By John Engel For the Gazette

Tuesday, March 22, 2016

Humans are social creatures by nature. Our lives begin, continue and end in relationship to others, and our well-being is enhanced by the quality of our connections. I was reminded of this in a workshop I attended at the 17th Annual New England Fathering Conference in Groton, Connecticut.

The fiery, humorous presenter – whose last name is Fitzgerald  – offered a rousing performance on St. Patrick’s Day, much to the delight of the nearly 400 participants, mostly professionals who promote engaged fatherhood and healthy families.

The key learning for me came from an overview of “Nurturance Styles,” five ways humans emotionally and physically care for each other through touch, affirmation, gifts, quality time and service.
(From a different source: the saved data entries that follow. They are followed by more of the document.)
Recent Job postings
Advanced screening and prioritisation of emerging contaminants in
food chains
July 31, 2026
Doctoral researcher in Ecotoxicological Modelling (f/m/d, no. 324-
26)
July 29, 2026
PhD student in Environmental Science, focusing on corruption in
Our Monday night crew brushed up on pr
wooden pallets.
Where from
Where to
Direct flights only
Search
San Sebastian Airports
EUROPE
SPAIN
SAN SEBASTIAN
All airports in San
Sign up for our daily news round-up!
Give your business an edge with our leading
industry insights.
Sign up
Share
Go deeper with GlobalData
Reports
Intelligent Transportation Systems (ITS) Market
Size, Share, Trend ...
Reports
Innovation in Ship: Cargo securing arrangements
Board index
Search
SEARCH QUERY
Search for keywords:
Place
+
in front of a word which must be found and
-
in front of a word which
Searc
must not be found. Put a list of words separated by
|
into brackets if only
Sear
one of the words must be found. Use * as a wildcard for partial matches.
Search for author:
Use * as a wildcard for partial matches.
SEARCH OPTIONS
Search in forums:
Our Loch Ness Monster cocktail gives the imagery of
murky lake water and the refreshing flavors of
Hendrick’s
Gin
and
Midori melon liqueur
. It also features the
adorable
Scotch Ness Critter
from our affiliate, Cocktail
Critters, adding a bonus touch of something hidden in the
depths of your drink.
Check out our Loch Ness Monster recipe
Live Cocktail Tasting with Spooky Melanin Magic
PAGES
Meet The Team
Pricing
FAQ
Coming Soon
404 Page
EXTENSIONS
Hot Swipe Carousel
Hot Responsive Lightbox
As the presenter offered examples supporting each of the five styles, I began to recognize the tendencies and individual preferences for how we nurture in our family as well as challenges we sometimes experience in giving and receiving care.

Hours later, having been away at the conference for two days, I returned in time to meet daughter, Zoe, and son, Adam, ages 9 and 6, as they stepped off the school bus. I was poised, ready to notice our nurturing styles.

As I anticipated, Adam offered me a guarded reception – a response I often experience from him when we first reconnect at day’s end, especially after I have been gone for a night or more – and ran up the alley for home.

Zoe reached for my hand and we strolled up the alley as she chattered about her day.

It was a Thursday, so the routine included unload backpacks, wash hands, eat snacks and off to the YMCA for Zoe’s gymnastics practice — where I benefit from a quick workout as Adam enjoys the supervised play area. For many months this winning combination meant we all looked forward to Thursday afternoons.

Recently, however, Adam has grown weary of this schedule, seeking nurturance from me in the form of quality time — reading books and drawing in his sketchpad. And while Adam’s request for this type of connection means I miss a workout, I have readily seen how much it means to him, and me.

So, as Zoe and Adam finished their snacks, I asked Adam if he wanted to go to child watch, read and draw with me in the lobby or split the time and do 30-minutes of each. “I want to play in child watch the whole time,” he reported. I double-checked, thinking that perhaps following my overnight absence, Adam might want some one-on-one time with me. Nope, not today, was his clear message.

When we got to the Y, I happily put on my ear buds and listened to the latest election news while logging a 30-minute cardio workout. By the time I finished though, I realized that I was a bit disappointed that Adam had chosen the group play over time with me. I realized that after my trip I, too, was seeking family connection and so I snuck into the gymnasium just in time to watch Zoe practice on the bars — her favorite gymnastics element.

Afterward, she and her peers lined up at the water fountain where I shared with her my amazement at both her determination and skill level. We both reached out to briefly touch hands, then, glowing, she was off to floor exercises.

Back home, Zoe headed to the basement and Adam to his room, while I started supper. Ten minutes later Adam emerged with a smile, handing me a book of shark sketches that he had just created, “this is for you,” he said. His gift signaled that he was ready to reconnect. Just as he use to do by handing me a special stone, stick or art creation, when I picked him up from preschool.

Lori returned from work, Zoe and Adam greeted her full force, she and I briefly embraced and then we sat down for supper. Finally, the moment arrived when Zoe and Adam returned to play and Lori and I had some time to ourselves as we cleaned the kitchen. Within moments, however, Adam returned, asking me to wrestle.

Finally, Zoe and Adam were tucked in and Lori and I were tuckered out, which meant ending the day without fully reconnecting. Noticing this reminded me that while the five nurturing styles — touch, affirmation, gifts, quality time and service — are simple, and ones we routinely experience in our family, the art and practice of caring for each other requires ongoing conversation and commitment, especially with those we love most.